Kanellopoulos Anastasios John
Laservision.gr Institute, Athens, Greece; New York University Medical College and Manhattan Eye, EAr and Throat Hospital, New York, NY, USA.
J Refract Surg. 2009 Sep;25(9):S812-8. doi: 10.3928/1081597X-20090813-10. Epub 2009 Sep 11.
The safety and efficacy of corneal collagen cross-linking (CXL) and topography-guided photorefractive keratectomy (PRK) using a different sequence and timing were evaluated in consecutive keratoconus cases.

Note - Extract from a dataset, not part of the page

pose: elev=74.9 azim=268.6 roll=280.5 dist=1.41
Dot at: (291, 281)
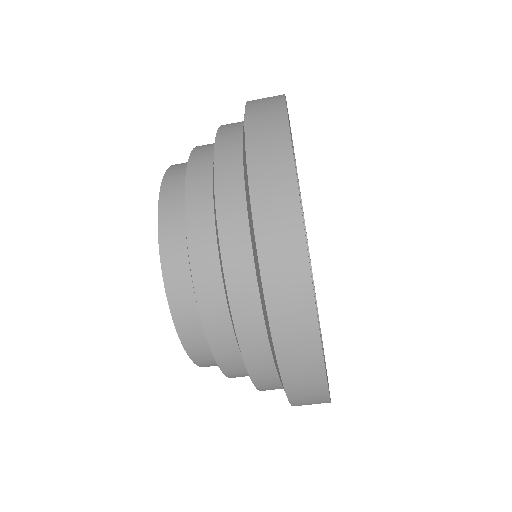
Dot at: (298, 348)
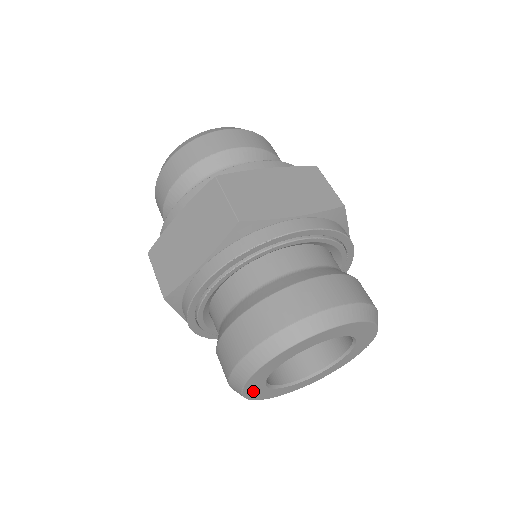
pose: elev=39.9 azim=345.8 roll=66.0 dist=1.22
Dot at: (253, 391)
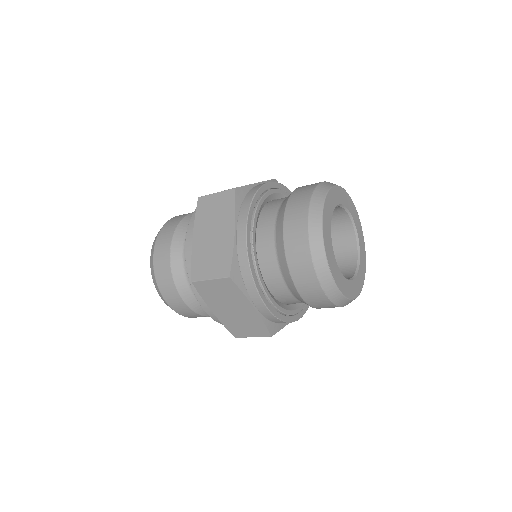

This study included a total of 325 eyes with keratoconus. Eyes were divided into two groups. The first group (n=127 eyes) underwent CXL with subsequent topography-guided PRK performed 6 months later (sequential group) and the second group (n=198 eyes) underwent CXL and PRK in a combined procedure on the same day (simultaneous group). Statistical differences were examined for pre- to postoperative changes in uncorrected (UCVA, logMAR) and best-spectacle-corrected visual acuity (BSCVA, logMAR), manifest refraction spherical equivalent (MRSE), keratometry (K), topography, central corneal thickness, endothelial cell count, corneal haze, and ectatic progression. Mean follow-up was 36+/-18 months (range: 24 to 68 months).

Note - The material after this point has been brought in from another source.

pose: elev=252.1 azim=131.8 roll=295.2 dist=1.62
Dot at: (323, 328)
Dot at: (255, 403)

At last follow-up in the sequential group, the mean UCVA improved from 0.9+/-0.3 logMAR to 0.49+/-0.25 logMAR, and mean BSCVA from 0.41+/-0.25 logMAR to 0.16+/-0.22 logMAR. Mean reduction in spherical equivalent refraction was 2.50+/-1.20 diopters (D), mean haze score was 1.2+/-0.5, and mean reduction in K was 2.75+/-1.30 D. In the simultaneous group, mean UCVA improved from 0.96+/-0.2 logMAR to 0.3+/-0.2 logMAR, and mean BSCVA from 0.39+/-0.3 logMAR to 0.11+/-0.16 logMAR. Mean reduction in spherical equivalent refraction was 3.20+/-1.40 D, mean haze score was 0.5+/-0.3, and mean reduction in K was 3.50+/-1.3 D. Endothelial cell count preoperatively and at last follow-up was unchanged (P<.05) in both groups. Statistically, the simultaneous group did better (P<.05) in all fields evaluated, with improvement in UCVA and BSCVA, a greater mean reduction in spherical equivalent refraction and keratometry, and less corneal haze.
Same-day simultaneous topography-guided PRK and CXL appears to be superior to sequential CXL with later PRK in the visual rehabilitation of progressing keratoconus.
在连续性圆锥角膜病例中,评估采用不同顺序和时间安排的角膜胶原交联(CXL)和地形图引导的准分子激光原位角膜磨镶术(PRK)的安全性和有效性。
本研究共纳入325只圆锥角膜眼。将眼睛分为两组。第一组(127只眼)先接受CXL,6个月后再进行地形图引导的PRK(序贯组),第二组(198只眼)在同一天接受CXL和PRK联合手术(同步组)。检查两组术前至术后未矫正视力(UCVA,logMAR)和最佳矫正视力(BSCVA,logMAR)、明显验光球镜等效度(MRSE)、角膜曲率计测量值(K)、地形图、中央角膜厚度、内皮细胞计数、角膜混浊及扩张进展的变化的统计学差异。平均随访时间为36±18个月(范围:24至68个月)。
在序贯组的最后随访中,平均UCVA从0.9±0.3 logMAR提高到0.49±0.25 logMAR,平均BSCVA从0.41±0.25 logMAR提高到0.16±0.22 logMAR。球镜等效度屈光平均降低2.50±1.20屈光度(D),平均混浊评分为1.2±0.5,平均K值降低2.75±1.30 D。在同步组中,平均UCVA从0.96±0.2 logMAR提高到0.3±0.2 logMAR,平均BSCVA从0.39±0.3 logMAR提高到0.11±0.16 logMAR。球镜等效度屈光平均降低3.20±1.40 D,平均混浊评分为0.5±0.3,平均K值降低3.50±1.3 D。两组术前和最后随访时的内皮细胞计数均无变化(P<0.05)。在统计学上,同步组在所有评估指标上表现更好(P<0.05),包括UCVA和BSCVA的改善、球镜等效度屈光和角膜曲率计测量值的更大平均降低以及更少的角膜混浊。
在进行性圆锥角膜的视觉康复中,同一天同步进行地形图引导的PRK和CXL似乎优于先进行CXL后进行PRK的序贯治疗。